If you were to stand in the field and look at it [the neutron bomb] from a distance, you wouldn't be able to tell it apart from a normal fission bomb. A tremendous blast, flash, and heat rays will still occur. I don't want people to confuse radiation-enhanced weapons with short-range support weapons.
Yes, a "clean nuclear weapon" is a pipe dream, and 65% of a bomb's energy goes into the blast. Since it has never been used in actual combat, the Shogun's story is hypothetical, but if this level of energy had been released, it would have undoubtedly caused the same level of destruction as a conventional nuclear bomb (that is, mass destruction). The amount of radiation that comes out together is more than before, so it's not clean.
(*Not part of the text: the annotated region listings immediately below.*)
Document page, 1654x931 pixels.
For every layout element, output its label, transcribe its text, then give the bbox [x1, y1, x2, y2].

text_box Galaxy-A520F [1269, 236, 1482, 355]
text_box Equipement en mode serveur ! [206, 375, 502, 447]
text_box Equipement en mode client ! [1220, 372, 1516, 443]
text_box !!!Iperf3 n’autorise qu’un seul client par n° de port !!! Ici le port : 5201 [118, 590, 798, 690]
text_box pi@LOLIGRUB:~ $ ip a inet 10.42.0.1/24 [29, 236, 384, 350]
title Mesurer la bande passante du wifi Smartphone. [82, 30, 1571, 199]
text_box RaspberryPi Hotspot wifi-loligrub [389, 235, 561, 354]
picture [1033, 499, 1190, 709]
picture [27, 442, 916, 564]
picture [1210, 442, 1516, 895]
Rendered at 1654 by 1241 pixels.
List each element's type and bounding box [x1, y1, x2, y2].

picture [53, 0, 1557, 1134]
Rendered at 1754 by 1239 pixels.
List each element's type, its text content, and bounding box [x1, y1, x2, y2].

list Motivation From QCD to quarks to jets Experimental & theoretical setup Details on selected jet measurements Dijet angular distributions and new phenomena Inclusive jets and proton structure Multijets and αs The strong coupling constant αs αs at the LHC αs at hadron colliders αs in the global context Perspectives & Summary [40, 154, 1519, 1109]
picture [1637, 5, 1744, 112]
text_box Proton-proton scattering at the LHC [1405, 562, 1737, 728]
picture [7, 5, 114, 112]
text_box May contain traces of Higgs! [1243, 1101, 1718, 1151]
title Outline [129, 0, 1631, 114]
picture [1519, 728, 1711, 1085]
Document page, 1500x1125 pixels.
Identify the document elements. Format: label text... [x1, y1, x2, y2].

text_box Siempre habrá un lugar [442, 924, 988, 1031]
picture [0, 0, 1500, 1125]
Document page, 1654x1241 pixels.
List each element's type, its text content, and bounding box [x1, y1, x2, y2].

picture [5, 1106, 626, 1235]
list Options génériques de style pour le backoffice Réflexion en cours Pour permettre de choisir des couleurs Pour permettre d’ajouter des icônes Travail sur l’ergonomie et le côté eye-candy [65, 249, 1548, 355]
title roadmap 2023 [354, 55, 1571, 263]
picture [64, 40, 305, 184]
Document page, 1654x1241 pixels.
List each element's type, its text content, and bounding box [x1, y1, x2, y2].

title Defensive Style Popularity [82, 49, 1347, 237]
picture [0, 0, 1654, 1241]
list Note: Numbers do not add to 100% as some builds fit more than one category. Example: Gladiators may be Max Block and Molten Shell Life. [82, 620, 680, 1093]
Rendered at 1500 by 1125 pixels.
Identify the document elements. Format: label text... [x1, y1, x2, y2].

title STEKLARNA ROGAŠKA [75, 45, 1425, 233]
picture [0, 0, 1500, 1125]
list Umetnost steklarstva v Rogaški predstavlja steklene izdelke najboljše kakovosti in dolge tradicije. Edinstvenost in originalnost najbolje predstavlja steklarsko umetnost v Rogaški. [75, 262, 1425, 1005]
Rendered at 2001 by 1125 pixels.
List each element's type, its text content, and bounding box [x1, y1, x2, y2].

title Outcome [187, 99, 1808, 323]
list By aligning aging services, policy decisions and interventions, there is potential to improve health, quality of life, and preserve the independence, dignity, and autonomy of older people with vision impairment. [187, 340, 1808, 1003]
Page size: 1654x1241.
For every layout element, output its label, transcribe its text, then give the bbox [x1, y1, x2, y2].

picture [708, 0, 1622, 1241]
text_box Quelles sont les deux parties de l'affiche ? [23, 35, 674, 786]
So where did the idea come from?
Why did such a dream come true in Cohen's head?
Isn't it because he's a Ph.D.? - No, Cohen doesn't have a higher degree for working as a nuclear physicist. He enlisted immediately after the attack on Pearl Harbor, dropped out of the UCB doctoral program after the war, and joined RAND.
The truth is more surprising, or rather... As I briefly wrote at the beginning, the memoir "Shame: Confessions of the Father of the Neutron Bomb" (probably I guess he was trying to convey something in the book), where Cohen blames his crazy mother for making those bombs.
There aren't many organizations that have bothered to review the book, but the Federation of American Scientists (FAS) reprinted Cohen's text as ``a claim that even the most flawed nuclear weapons critics hesitate to write''. doing.
To put it bluntly, my work in developing nuclear weapons was also born out of the abuse I received as a child from my mother, who had a strange obsession with health and nutrition. Toilet discipline was almost tyrannical.
This is Freud's turn.
Decades before Cohen's death, the debate over the neutron bomb has long since faded, but when I look at Cohen's life and work, I can't help but think of technology and life, an illusive and bizarre intersection between the two. I can't stay.
A nuclear bomb is a nuclear bomb. No matter how hard you try, you can't become soap.